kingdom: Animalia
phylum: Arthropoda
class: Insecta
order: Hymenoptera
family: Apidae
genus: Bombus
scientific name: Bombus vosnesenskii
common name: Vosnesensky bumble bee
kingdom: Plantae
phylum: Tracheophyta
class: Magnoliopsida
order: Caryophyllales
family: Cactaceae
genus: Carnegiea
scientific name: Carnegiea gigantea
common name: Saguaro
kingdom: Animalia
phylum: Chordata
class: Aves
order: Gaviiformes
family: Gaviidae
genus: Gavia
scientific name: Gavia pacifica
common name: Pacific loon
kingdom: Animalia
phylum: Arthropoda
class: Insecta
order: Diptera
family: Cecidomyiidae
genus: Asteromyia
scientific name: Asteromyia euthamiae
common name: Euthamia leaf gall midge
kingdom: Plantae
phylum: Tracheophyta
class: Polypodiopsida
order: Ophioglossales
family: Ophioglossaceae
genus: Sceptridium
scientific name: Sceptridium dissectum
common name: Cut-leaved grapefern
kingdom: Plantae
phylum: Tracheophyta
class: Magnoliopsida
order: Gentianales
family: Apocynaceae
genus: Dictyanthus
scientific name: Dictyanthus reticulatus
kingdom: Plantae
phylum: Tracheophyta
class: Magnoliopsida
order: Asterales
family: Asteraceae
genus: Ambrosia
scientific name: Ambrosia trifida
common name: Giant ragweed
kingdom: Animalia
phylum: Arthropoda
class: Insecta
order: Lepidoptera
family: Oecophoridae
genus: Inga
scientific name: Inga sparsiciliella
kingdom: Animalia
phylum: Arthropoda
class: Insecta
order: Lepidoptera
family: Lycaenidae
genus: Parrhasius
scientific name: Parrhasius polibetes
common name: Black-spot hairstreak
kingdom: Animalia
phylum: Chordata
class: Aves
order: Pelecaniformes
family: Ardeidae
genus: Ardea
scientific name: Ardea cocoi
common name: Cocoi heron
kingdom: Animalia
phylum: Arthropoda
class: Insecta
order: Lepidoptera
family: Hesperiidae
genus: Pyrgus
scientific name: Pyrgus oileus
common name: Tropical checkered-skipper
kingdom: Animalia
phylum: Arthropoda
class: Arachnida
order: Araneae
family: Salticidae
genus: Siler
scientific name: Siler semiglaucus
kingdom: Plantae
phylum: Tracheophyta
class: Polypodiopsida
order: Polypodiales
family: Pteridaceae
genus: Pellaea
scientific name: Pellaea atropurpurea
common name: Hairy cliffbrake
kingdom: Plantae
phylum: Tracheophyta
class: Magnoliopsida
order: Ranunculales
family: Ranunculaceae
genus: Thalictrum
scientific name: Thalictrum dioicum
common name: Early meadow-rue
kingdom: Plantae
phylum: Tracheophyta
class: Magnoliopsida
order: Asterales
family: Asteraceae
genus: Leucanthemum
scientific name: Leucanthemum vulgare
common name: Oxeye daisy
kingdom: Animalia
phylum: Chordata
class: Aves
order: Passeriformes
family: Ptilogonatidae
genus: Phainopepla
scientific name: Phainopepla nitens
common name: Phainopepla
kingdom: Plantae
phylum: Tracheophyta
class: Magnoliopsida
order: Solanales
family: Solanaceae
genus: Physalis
------
• **What you are asked to do**: Rewrite all lines of the records, swapping "common name" for "vernacular name" and leaving everything else unchanged.

• **Exercise answer**:
kingdom: Animalia
phylum: Arthropoda
class: Insecta
order: Hymenoptera
family: Apidae
genus: Bombus
scientific name: Bombus vosnesenskii
vernacular name: Vosnesensky bumble bee
kingdom: Plantae
phylum: Tracheophyta
class: Magnoliopsida
order: Caryophyllales
family: Cactaceae
genus: Carnegiea
scientific name: Carnegiea gigantea
vernacular name: Saguaro
kingdom: Animalia
phylum: Chordata
class: Aves
order: Gaviiformes
family: Gaviidae
genus: Gavia
scientific name: Gavia pacifica
vernacular name: Pacific loon
kingdom: Animalia
phylum: Arthropoda
class: Insecta
order: Diptera
family: Cecidomyiidae
genus: Asteromyia
scientific name: Asteromyia euthamiae
vernacular name: Euthamia leaf gall midge
kingdom: Plantae
phylum: Tracheophyta
class: Polypodiopsida
order: Ophioglossales
family: Ophioglossaceae
genus: Sceptridium
scientific name: Sceptridium dissectum
vernacular name: Cut-leaved grapefern
kingdom: Plantae
phylum: Tracheophyta
class: Magnoliopsida
order: Gentianales
family: Apocynaceae
genus: Dictyanthus
scientific name: Dictyanthus reticulatus
kingdom: Plantae
phylum: Tracheophyta
class: Magnoliopsida
order: Asterales
family: Asteraceae
genus: Ambrosia
scientific name: Ambrosia trifida
vernacular name: Giant ragweed
kingdom: Animalia
phylum: Arthropoda
class: Insecta
order: Lepidoptera
family: Oecophoridae
genus: Inga
scientific name: Inga sparsiciliella
kingdom: Animalia
phylum: Arthropoda
class: Insecta
order: Lepidoptera
family: Lycaenidae
genus: Parrhasius
scientific name: Parrhasius polibetes
vernacular name: Black-spot hairstreak
kingdom: Animalia
phylum: Chordata
class: Aves
order: Pelecaniformes
family: Ardeidae
genus: Ardea
scientific name: Ardea cocoi
vernacular name: Cocoi heron
kingdom: Animalia
phylum: Arthropoda
class: Insecta
order: Lepidoptera
family: Hesperiidae
genus: Pyrgus
scientific name: Pyrgus oileus
vernacular name: Tropical checkered-skipper
kingdom: Animalia
phylum: Arthropoda
class: Arachnida
order: Araneae
family: Salticidae
genus: Siler
scientific name: Siler semiglaucus
kingdom: Plantae
phylum: Tracheophyta
class: Polypodiopsida
order: Polypodiales
family: Pteridaceae
genus: Pellaea
scientific name: Pellaea atropurpurea
vernacular name: Hairy cliffbrake
kingdom: Plantae
phylum: Tracheophyta
class: Magnoliopsida
order: Ranunculales
family: Ranunculaceae
genus: Thalictrum
scientific name: Thalictrum dioicum
vernacular name: Early meadow-rue
kingdom: Plantae
phylum: Tracheophyta
class: Magnoliopsida
order: Asterales
family: Asteraceae
genus: Leucanthemum
scientific name: Leucanthemum vulgare
vernacular name: Oxeye daisy
kingdom: Animalia
phylum: Chordata
class: Aves
order: Passeriformes
family: Ptilogonatidae
genus: Phainopepla
scientific name: Phainopepla nitens
vernacular name: Phainopepla
kingdom: Plantae
phylum: Tracheophyta
class: Magnoliopsida
order: Solanales
family: Solanaceae
genus: Physalis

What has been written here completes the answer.